Terms & Conditions & Accessibility
Making terms look good without turning them into a CVS receipt.
I want to have a talk about every designers most annoying copy, the terms & conditions. The annoying bit of copy at the bottom of every email, that we try to hide away and make as invisible as possible. And that is the issue right there.
…we don’t design a product used by one specific group of people, but experienced by as many people as possible.
Designers tend to keep the terms at the bottom of the hierarchy. Making it small (12px or less) and by using a subtle grey. This becomes an issue for people with colorblindness and poor eyesight.
How to we fix this? The best start is by looking at current designs. Are they easy to read? Do you have to squint at all, or focus too long to read them?
If the answer is yes, then think how hard they are to read by anybody with poor eyesight. Where I start is with the two general guidelines I have below. These guidelines will not be a major change for your design. Yet, they will be a big change for anybody with visual disabilities.

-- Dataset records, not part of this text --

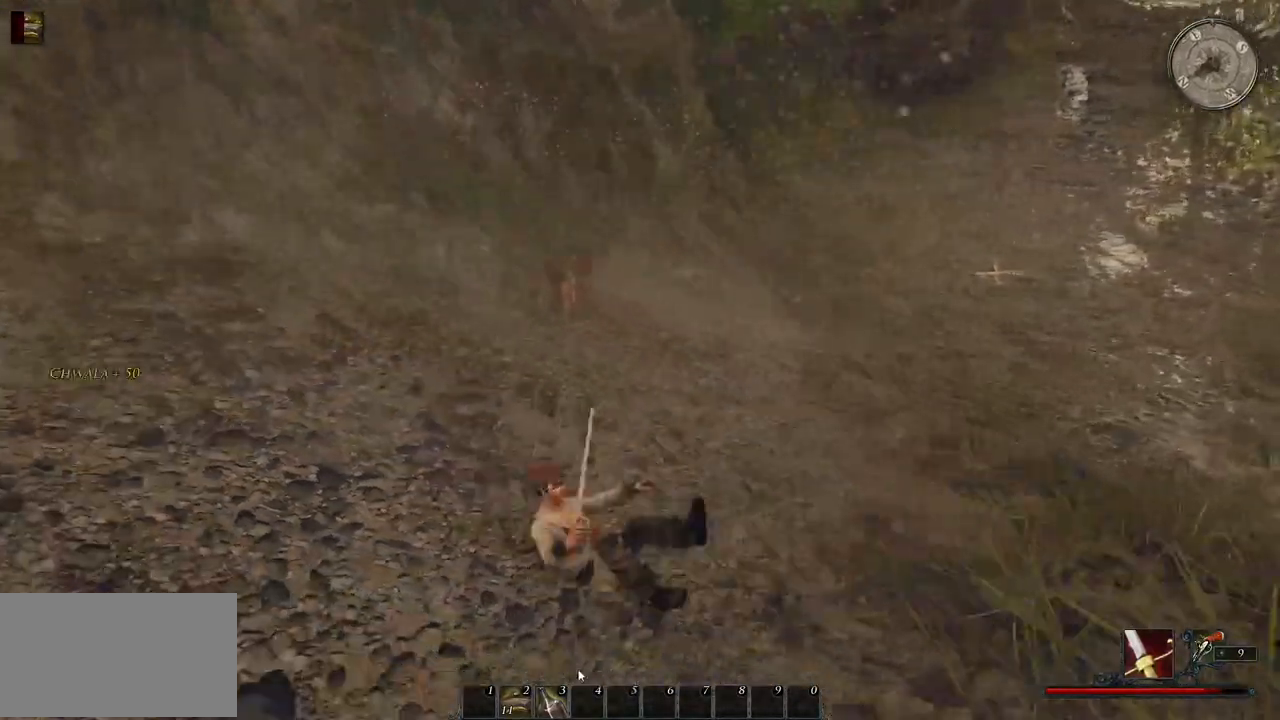
{"keys": ["d"], "mouse": [], "events": [[160, "d", "down"]]}
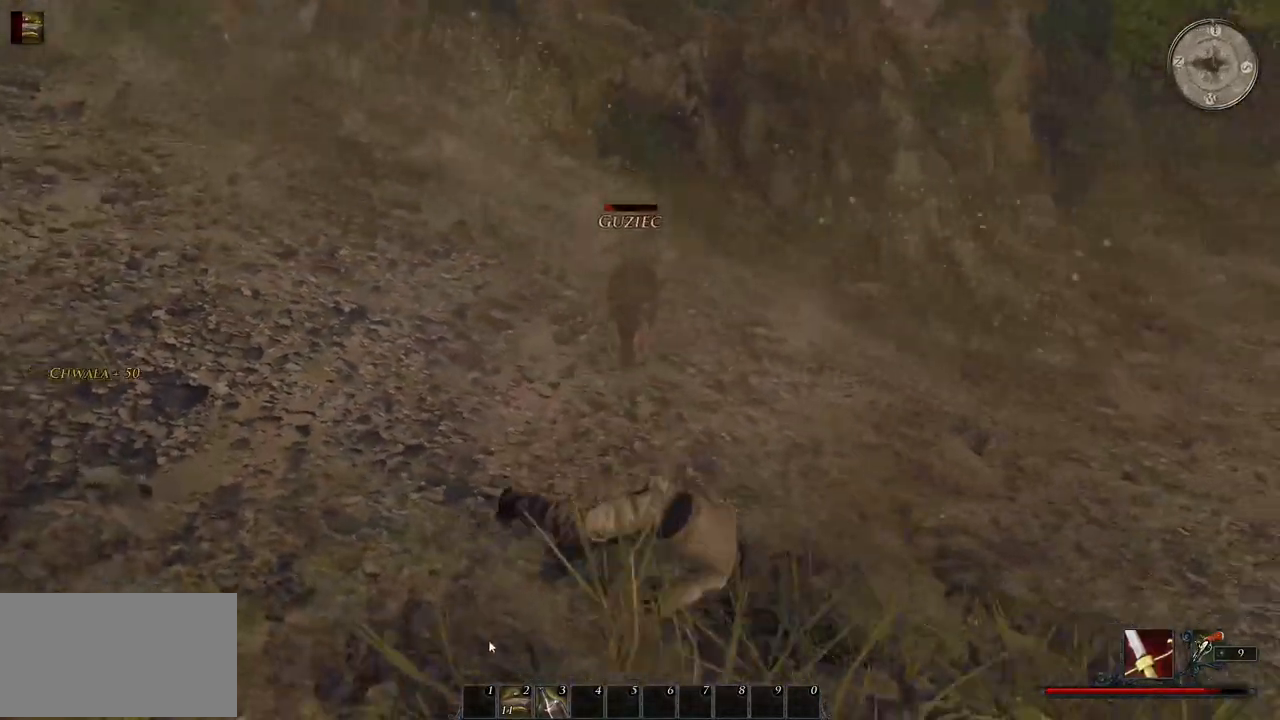
{"keys": [], "mouse": [], "events": [[60, "d", "up"], [140, "d", "down"], [260, "d", "up"], [280, "d", "down"], [440, "d", "up"]]}
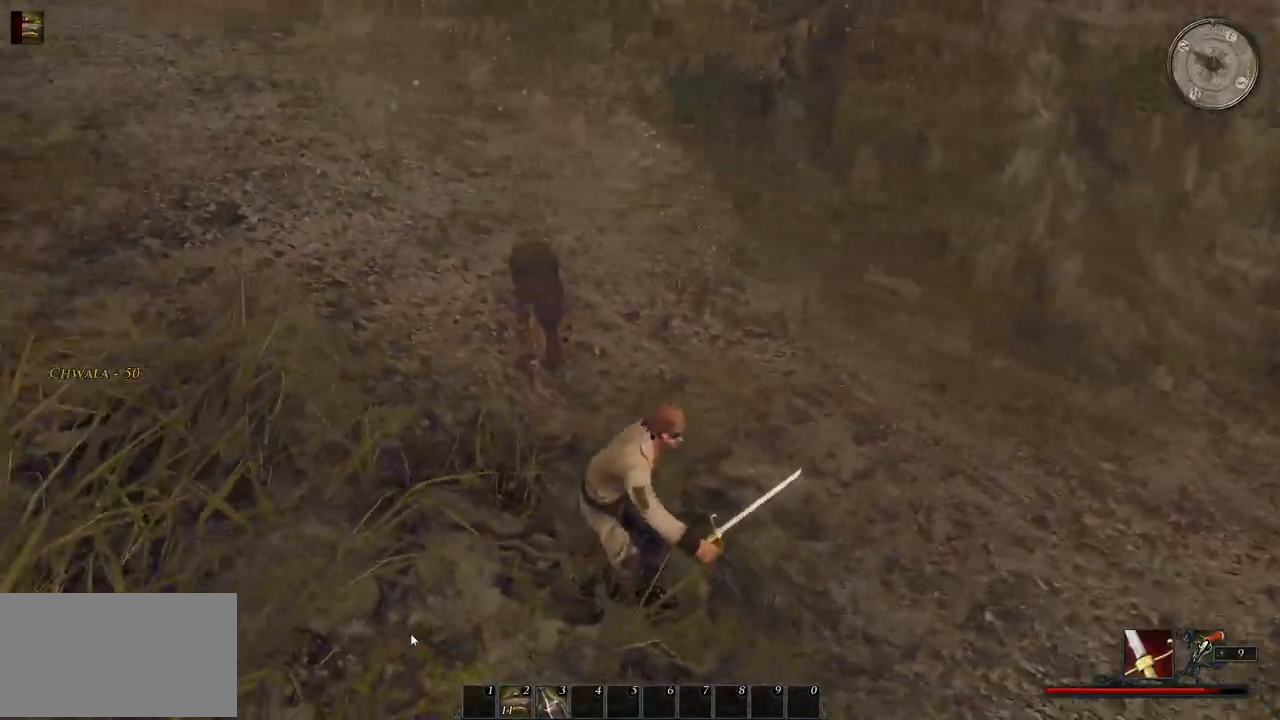
{"keys": [], "mouse": [], "events": [[20, "d", "down"], [160, "d", "up"], [240, "d", "down"], [400, "d", "up"]]}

Two guidelines we should follow for terms & conditions:
WCAG 2.0 1.4.3 Contrast (Minimum): The visual presentation of text and images of text has a contrast ratio of at least 4.5:1…
Small, descriptive text should be no smaller than 12px (normally around 12px–14px).

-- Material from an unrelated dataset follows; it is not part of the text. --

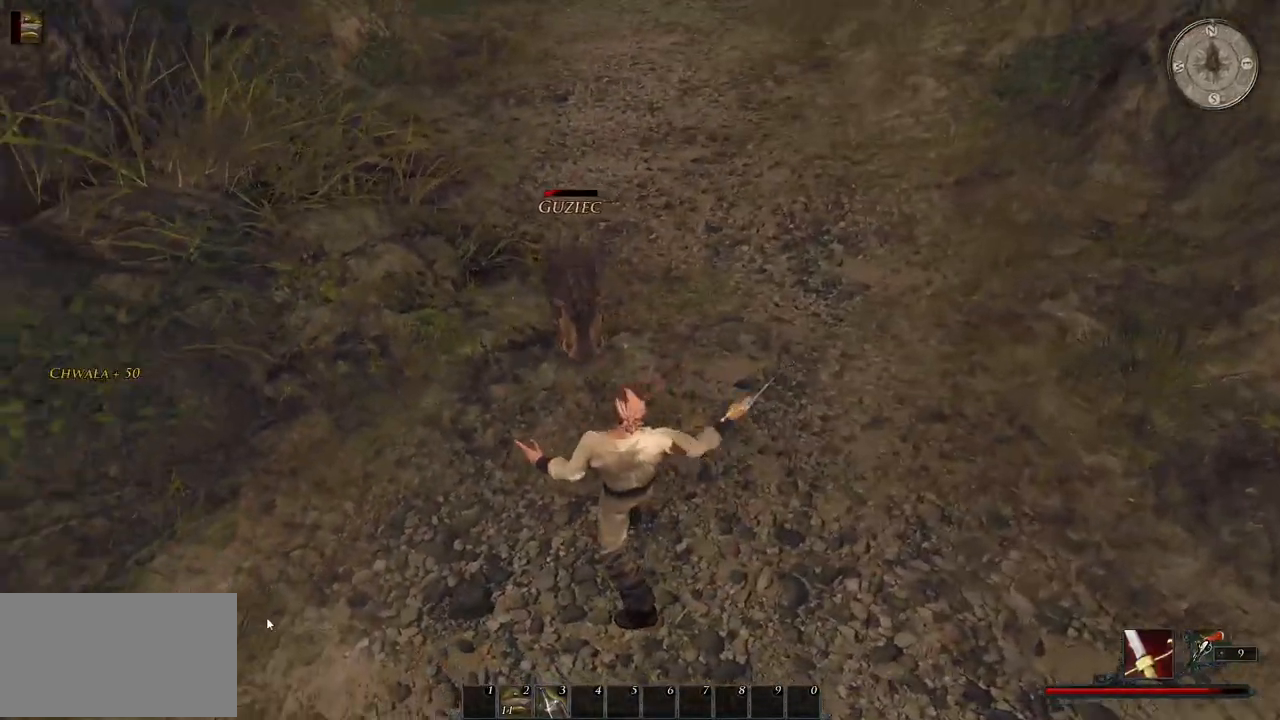
{"keys": [], "mouse": ["left"], "events": [[60, "w", "up"], [220, "mouse_left", "down"], [360, "mouse_left", "up"], [440, "mouse_left", "down"]]}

Now I know your what you are thinking. “why does it matter if the terms are small? People don’t read them.”
The issue isn’t why, it is can they read them if they wanted to. Do people with visual disabilities have the option to read the terms. As designers, we have an idea of whom our design will reach, but don’t think about groups in those groups.
There are benefits of thinking about terms copy not as a “have to”, but as part of the main communication.

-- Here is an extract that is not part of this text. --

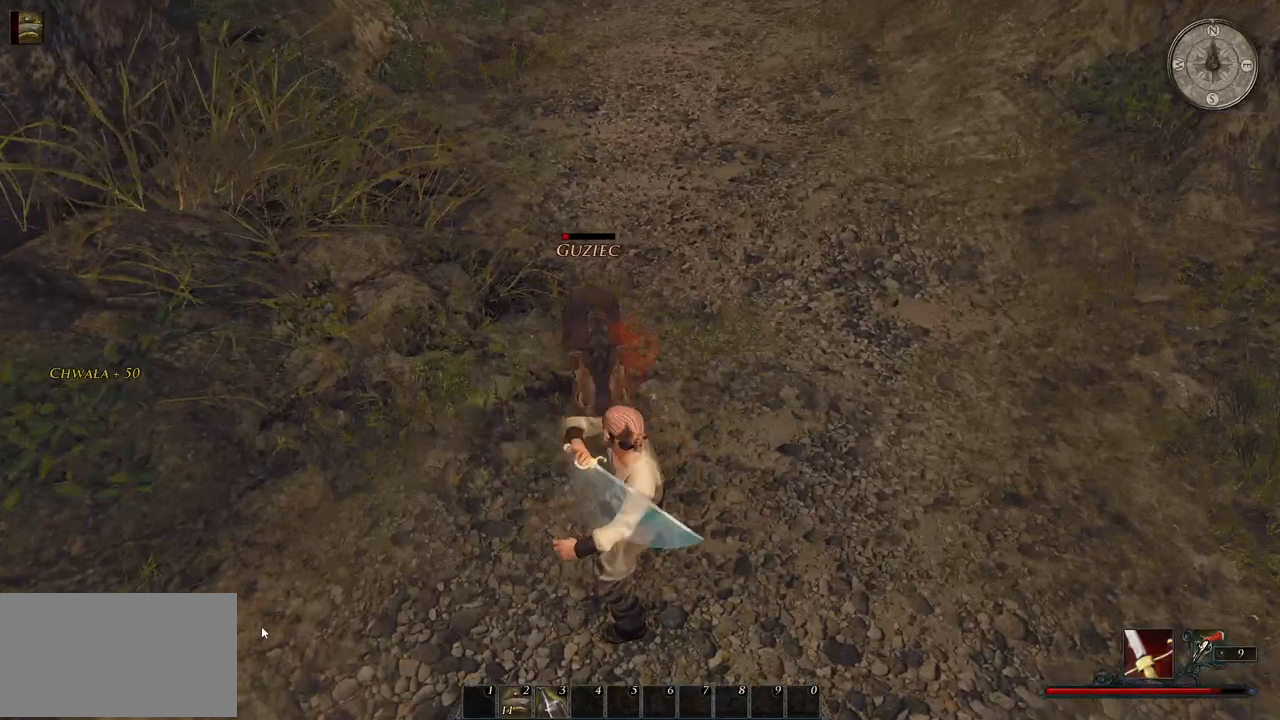
{"keys": [], "mouse": [], "events": [[100, "mouse_left", "up"], [320, "mouse_left", "down"], [500, "mouse_left", "up"]]}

First, it gives you a chance to think about heariacy . If we work from the ground up, we can think of how small text looks and than build up from there. When we build up from small-to-big, than we don’t fall into issue of ever shrinking descriptor text.
Second, making terms easier to read for everybody can build trust with the consumer. Making text small and out of the way can present the idea that this is non-important and hidden. By giving the consumer all the information (if they read it or not) they will have more trust.
Next time you are setting up your layout, look at the small text first and think about the legibility. Run contrast checks ( I use Chrome Developer tool) to see if it passes. Start there and let that sway your decisions about type hierarchy. Think about what needs to be on the email, and what can live on a terms page that the email can link out to. Let these “small decisions” change how you look at your next project.